VIH e sida em Portugal
Segundo o relatório Infeção VIH e Sida em Portugal - 2020, levado a cabo pelo Instituto Nacional de Saúde Doutor Ricardo Jorge (INSA) e a Direção-Geral da Saúde (DGS), o número de infeções por VIH continua a descer, tendo-se registado nesse ano 778 novos casos, o equivalente a 7,6 casos/100 mil habitantes. Do total de infeções, foram diagnosticados 172 casos de sida.
Entre 1983 e 2019 foram registados 61.433 casos de infeção por VIH, dos quais 22.835 casos em estádio SIDA. Nestes 36 anos avaliados, foram notificados 15.213 óbitos em casos de infeção por VIH.
As formas de transmissão, as relações amorosas e a gravidez continuam a ser as questões que mais incertezas causam aos portadores de VIH, mas Mafalda Guimarães garante que seguir à risca o tratamento é o melhor-escudo protetor. “Hoje em dia não há bebés nascidos com VIH em Portugal se a gravidez tiver sido vigiada. Há mães que só sabem do diagnóstico na própria gravidez, essa análise é feita durante os três trimestres, e temos a situação da mulher que tem VIH e está sob tratamento e vai ter uma gravidez mais vigiada da nossa parte e da obstetrícia, mas que tem bebés que nascem sem VIH. A própria relação entre um casal serodiscordante, ou seja, quando um está infetado e o outro não, causa dúvidas, havia muitas pessoas que viviam muitos anos com o peso e medo de transmitir para o parceiro. Saber que o conceito de i é igual i dá-lhes uma segurança. Não precisam de usar preservativo em casal porque não há transmissão”, diz Mafalda Guimarães.

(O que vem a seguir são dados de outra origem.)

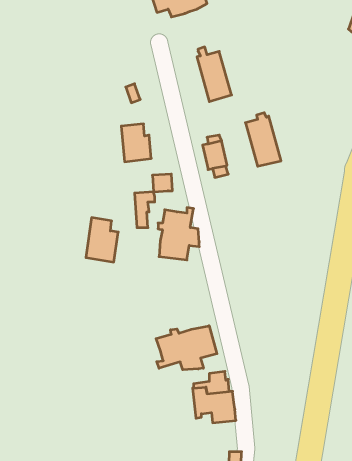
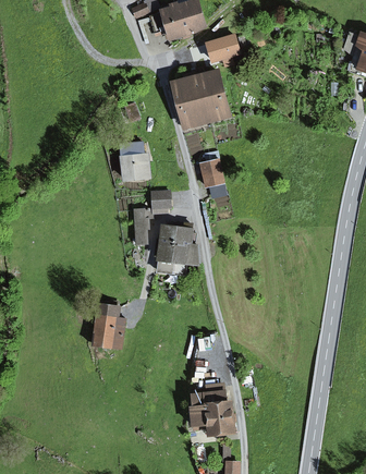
building: none -> [209,35,240,65]
building: [245,113,281,166] -> [172,73,207,125]
building: [86,218,118,262] -> [94,304,125,348]
building: [156,326,217,370] -> none

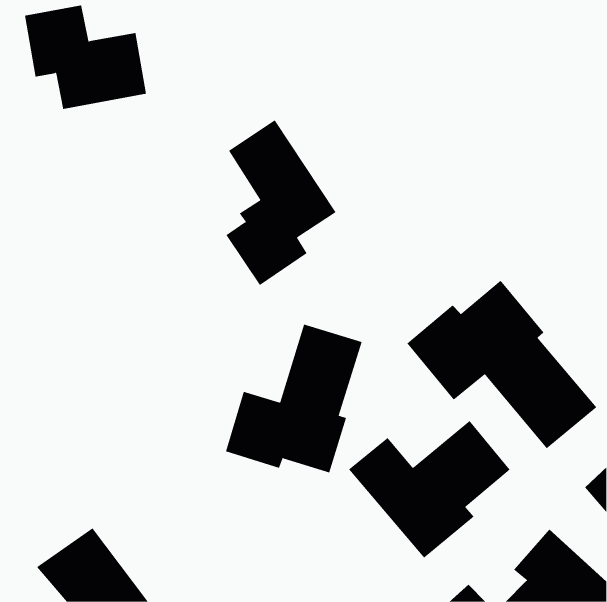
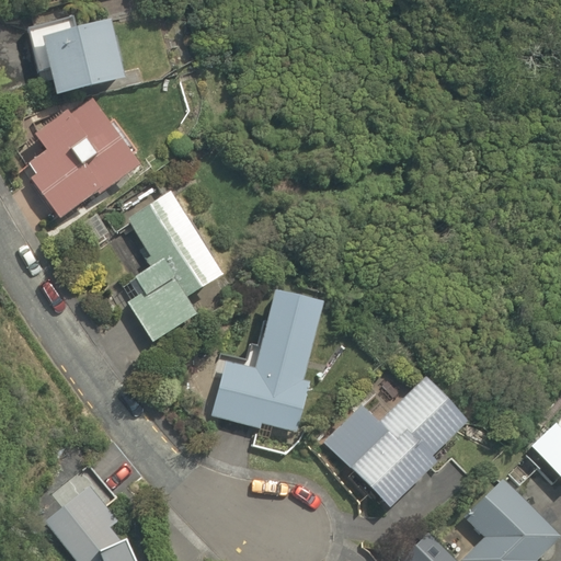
building: none -> [25,103,136,217]
building: [226,120,336,286] -> [123,191,224,342]
building: [407,280,597,449] -> none

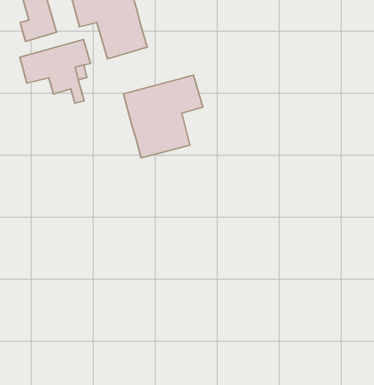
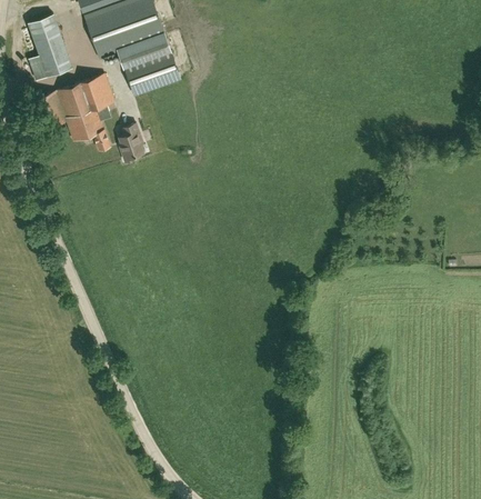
building: [123,75,203,158] -> none
building: none -> [118,123,142,162]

Testar precocemente continua a ser a forma mais eficaz de detetar o vírus, mas os comportamentos de risco devem ser evitados. Caso tal não aconteça, “depois de um comportamento de risco as pessoas têm 72 horas para ir ao hospital para receber uma medicação que se faz durante um mês para prevenir apanhar o vírus”, avisa a médica internista.
De acordo com o relatório do INSA e da DGS, “a maioria (69,3%) dos novos casos de infeção por VIH registaram-se em homens (2,3 casos por cada caso comunicado em mulheres) e a mediana das idades à data do diagnóstico foi de 38 anos. Em 24,1% dos novos casos, os indivíduos tinham idade igual ou superior a 50 anos”. A transmissão heterossexual é ainda a mais frequente, no entanto, “os casos em homens que têm sexo com homens (HSH) constituíram a maioria dos novos diagnósticos em homens (56,7%)”.
“No caso de Portugal, com as medidas associadas à toxicodependência, como o programa de metadona e o programa de troca de seringa, em que Portugal foi pioneiro, acabaram por excluir quase essa via como via de transmissão”, destaca Mafalda Guimarães.
Para Amílcar Soares, lidar com o estigma e com o vírus não é fácil, mas é preciso ir além do que os outros pensam. A quem chega à Positivo diz que “vamos aprender a viver com isto e não ficar a marcar o passo a tentar perceber o porquê, o ‘e se’. É preferível seguir em frente, as coisas vão-se resolvendo”. Até porque, reconhece, “é uma frase feita, mas temos de aprender a viver conforme a vida vai correndo”.